Taxpayers Protection Alliance, based in Alexandria, Va., aired its first ad Friday. A coalition of labor unions has already aired radio and television advertisements supporting a special session, where approval could be given for the construction of a casino at National Harbor in Prince George’s County.

David Williams, the tax alliance president, called it “inconceivable” that Gov. Martin O’Malley would consider bringing lawmakers back to the State House without a true emergency.

“This will not help create jobs in Garrett or Wicomico counties,” Williams said. “This special session will not come up with a comprehensive plan to help small businesses begin and grow. And, it will not deal with some natural disaster.”

The ad juxtaposes a proposed reduction in the tax rate on slot machines with legislation — passed in a May special session — that raises taxes on Marylanders earning more than $100,000 and couples earning more than $150,000.

“We are not opposed to gaming overall,” Williams said. “What we are opposed to is giving tax breaks to casino operators while increasing taxes on hard-working and hard-pressed Marylanders to pay for it.”

Maryland residents are already paying for the state’s gambling experiment.

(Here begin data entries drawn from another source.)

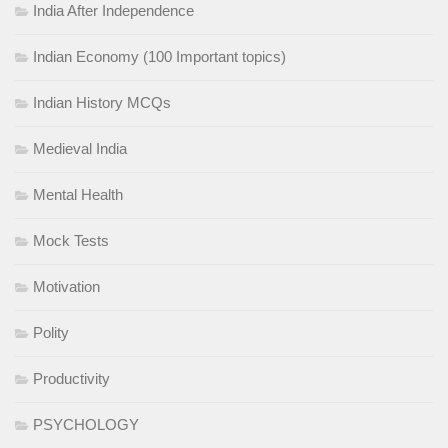
India After Independence
Indian Economy (100 Important topics)
Indian History MCQs
Medieval India
Mental Health
Mock Tests
Motivation
Polity
Productivity
PSYCHOLOGY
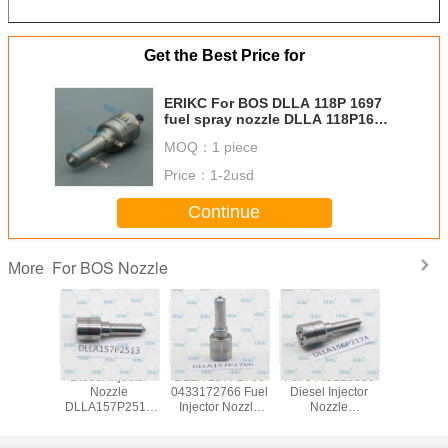
Get the Best Price for
ERIKC For BOS DLLA 118P 1697
fuel spray nozzle DLLA 118P1697
( 0433 172 040 ) For Cumins
MOQ：
1 piece
DLLA 118 P1697 nozzle for
0445120236
Price：
1-2usd
Continue
For BOS Nozzle
More
 DSLA
Diesel Injector
DLLA 157P2766
For 0445110385
ERIKC DSLA
 C. Rail
Nozzle
0433172766 Fuel
Diesel Injector
154P 132
r nozzle
DLLA157P2513
Injector Nozzle
Nozzle
pump inj
43P970
DLLA 157 P 2513
DLLA 157 P 2766
DLLA156P2174
nozz
l injector
Spraying Systems
Common Rail
0433172174 Fuel
DSLA154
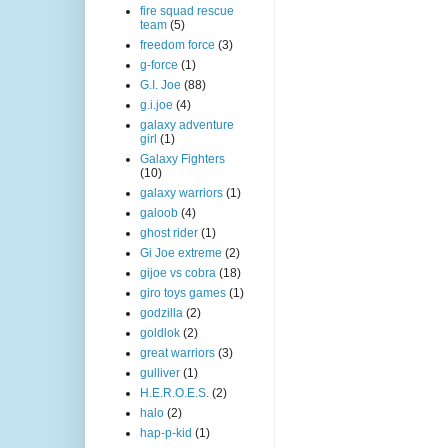
fire squad rescue
team
(5)
freedom force
(3)
g-force
(1)
G.I. Joe
(88)
g.i.joe
(4)
galaxy adventure
girl
(1)
Galaxy Fighters
(10)
galaxy warriors
(1)
galoob
(4)
ghost rider
(1)
Gi Joe extreme
(2)
gijoe vs cobra
(18)
giro toys games
(1)
godzilla
(2)
goldlok
(2)
great warriors
(3)
gulliver
(1)
H.E.R.O.E.S.
(2)
halo
(2)
hap-p-kid
(1)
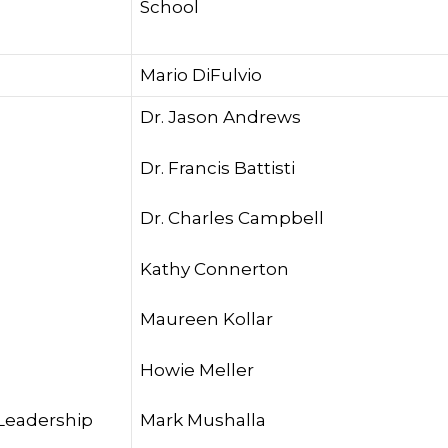
School
Mario DiFulvio
Dr. Jason Andrews
Dr. Francis Battisti
Dr. Charles Campbell
Kathy Connerton
Maureen Kollar
Howie Meller
 Leadership
Mark Mushalla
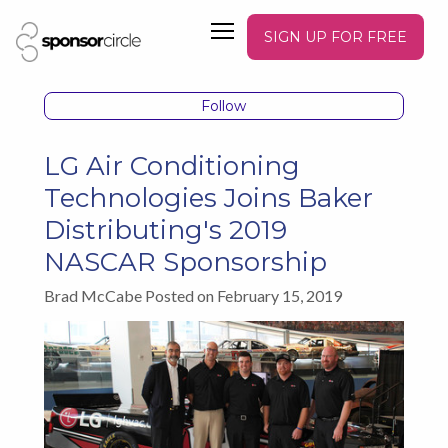
SIGN UP FOR FREE
Follow
LG Air Conditioning
Technologies Joins Baker
Distributing's 2019
NASCAR Sponsorship
Brad McCabe Posted on February 15, 2019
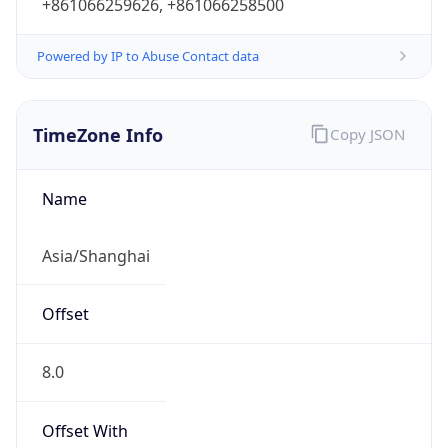
+861066259626, +861066258500
Powered by IP to Abuse Contact data
TimeZone Info
Copy JSON
Name
Asia/Shanghai
Offset
8.0
Offset With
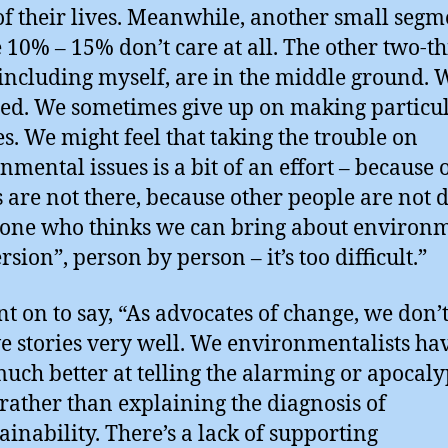
of their lives. Meanwhile, another small segm
10% – 15% don’t care at all. The other two-th
including myself, are in the middle ground. 
ed. We sometimes give up on making particu
s. We might feel that taking the trouble on
nmental issues is a bit of an effort – because 
s are not there, because other people are not 
yone who thinks we can bring about environ
sion”, person by person – it’s too difficult.”
t on to say, “As advocates of change, we don’t 
ve stories very well. We environmentalists ha
uch better at telling the alarming or apocaly
 rather than explaining the diagnosis of
ainability. There’s a lack of supporting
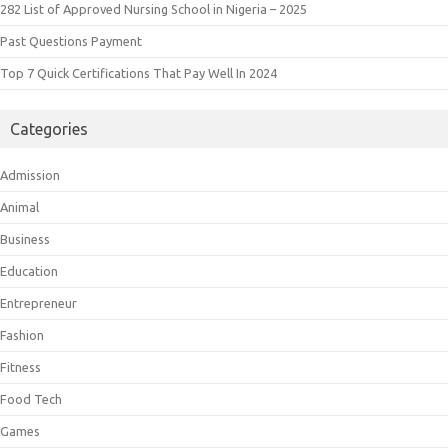
282 List of Approved Nursing School in Nigeria – 2025
Past Questions Payment
Top 7 Quick Certifications That Pay Well In 2024
Categories
Admission
Animal
Business
Education
Entrepreneur
Fashion
Fitness
Food Tech
Games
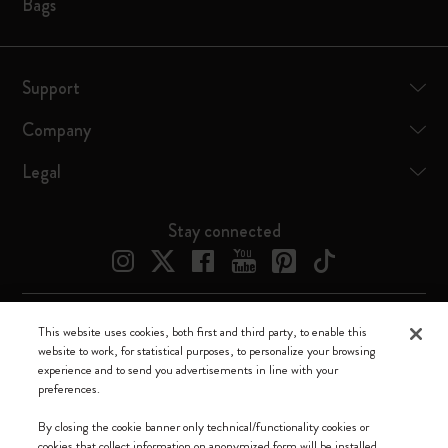
Bags
Support
Company
Legal
Stay connected
This website uses cookies, both first and third party, to enable this
Moleskine ® is a registered trademark of Moleskine Srl a socio unico
website to work, for statistical purposes, to personalize your browsing
experience and to send you advertisements in line with your
Moleskine srl a socio unico - Via Bergognone, 34 – 20144 Milano -
preferences.
Italia - P. IVA / CCIAA n. 07234480965 - REA MI 1945400 - Cap.
Soc. €2.181.513,42
By closing the cookie banner only technical/functionality cookies or
cookies that collect information on anonymized form will be installed.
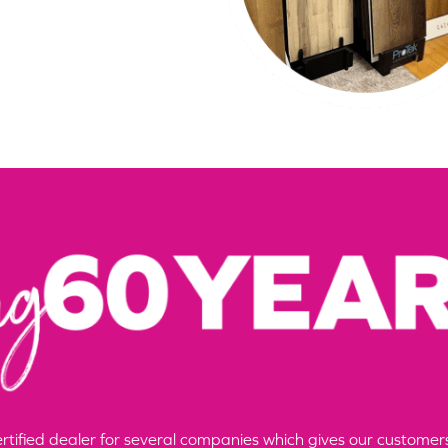
certified dealer for several companies which gives our custom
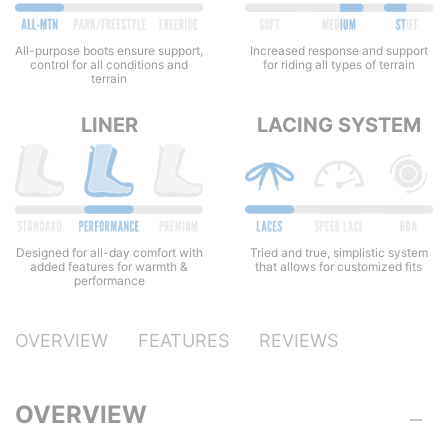
All-purpose boots ensure support,
Increased response and support
control for all conditions and
for riding all types of terrain
terrain
LINER
LACING SYSTEM
Designed for all-day comfort with
Tried and true, simplistic system
added features for warmth &
that allows for customized fits
performance
OVERVIEW
FEATURES
REVIEWS
OVERVIEW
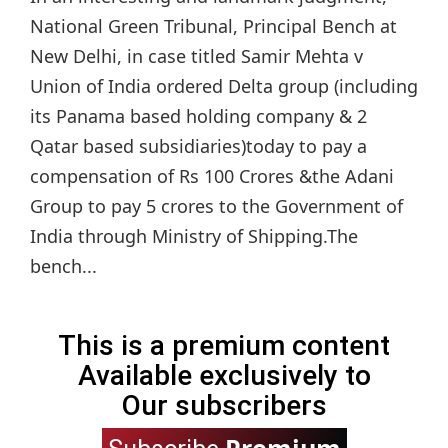
National Green Tribunal, Principal Bench at
New Delhi, in case titled Samir Mehta v
Union of India ordered Delta group (including
its Panama based holding company & 2
Qatar based subsidiaries)today to pay a
compensation of Rs 100 Crores &the Adani
Group to pay 5 crores to the Government of
India through Ministry of Shipping.The
bench...
This is a premium content
Available exclusively to
Our subscribers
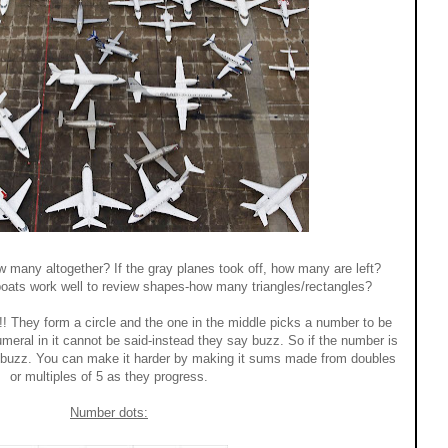
many altogether? If the gray planes took off, how many are left?
lboats work well to review shapes-how many triangles/rectangles?
!! They form a circle and the one in the middle picks a number to be
umeral in it cannot be said-instead they say buzz. So if the number is
...buzz. You can make it harder by making it sums made from doubles
or multiples of 5 as they progress.
Number dots:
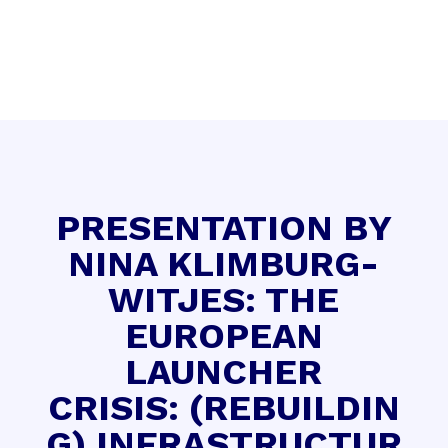
PRESENTATION BY
NINA KLIMBURG-
WITJES: THE
EUROPEAN
LAUNCHER
CRISIS: (REBUILDIN
G) INFRASTRUCTUR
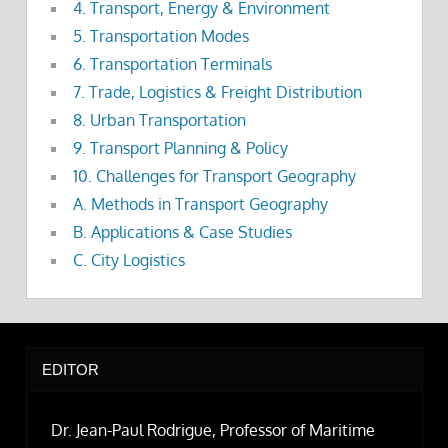
4. Transport, Energy & Environment
5. Transportation Modes
6. Transportation Terminals
7. Trade, Logistics & Freight Distribution
8. Urban Transportation
9. Transport Planning & Policy
10. Challenges for Transport Geography
A. Methods in Transport Geography
B. Applications & Case Studies
C. City Logistics
EDITOR
Dr. Jean-Paul Rodrigue, Professor of Maritime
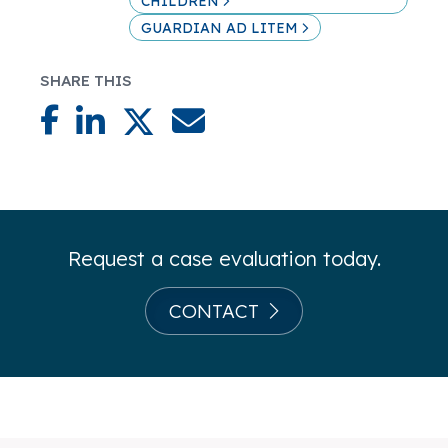
CHILDREN
GUARDIAN AD LITEM
SHARE THIS
Request a case evaluation today.
CONTACT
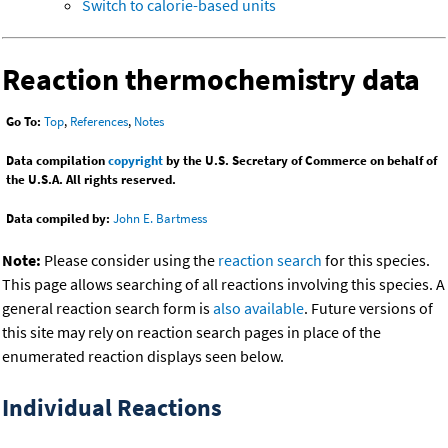
Switch to calorie-based units
Reaction thermochemistry data
Go To:
Top
,
References
,
Notes
Data compilation
copyright
by the U.S. Secretary of Commerce on behalf of
the U.S.A. All rights reserved.
Data compiled by:
John E. Bartmess
Note:
Please consider using the
reaction search
for this species.
This page allows searching of all reactions involving this species. A
general reaction search form is
also available
. Future versions of
this site may rely on reaction search pages in place of the
enumerated reaction displays seen below.
Individual Reactions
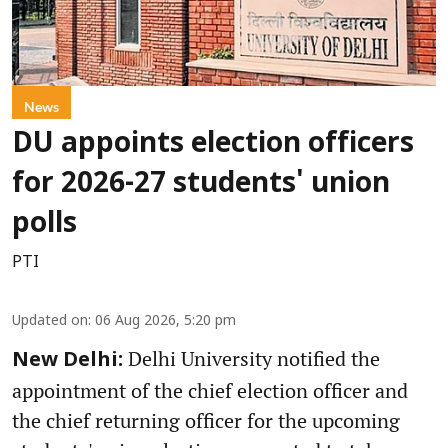
News
DU appoints election officers
for 2026-27 students' union
polls
PTI
Updated on
:
06 Aug 2026, 5:20 pm
Delhi University notified the
New Delhi:
appointment of the chief election officer and
the chief returning officer for the upcoming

Warren G. Deschenaux, director of the state Office of Policy Analysis, said last month that slots revenue was not covering the cost of buying or leasing machines and allocating money to the Education Trust Fund, horse racing and other areas. About 114 percent of slots revenue is being allocated, with the overrun coming out of the state’s General Fund, Deschenaux said.

A plan agreed to by most members of a work group formed to study expanded gambling actually would have saved the state money, according to a joint study by PricewaterhouseCoopers and state fiscal analysts.

The state would have generated additional revenue by collecting taxes from a sixth casino at National Harbor, legalizing and taxing table games such as black jack and roulette and shifting the burden of buying slot machines to casino operators.

But those measures were also dependent upon lowering the tax rate on slot machines from 67 percent to 62 percent, a reduction that ultimately torpedoed consensus in the work group.

Building Trades for the National Harbor, a group spearheaded by the Washington, D.C. Building Trades Council, aired its newest in a series of ads Friday.

The ad mocks Annapolis lawmakers for failing to reach consensus on expanding gambling even as Maryland residents spend money at casinos in neighboring Pennsylvania, Delaware and West Virginia, where table games are legal.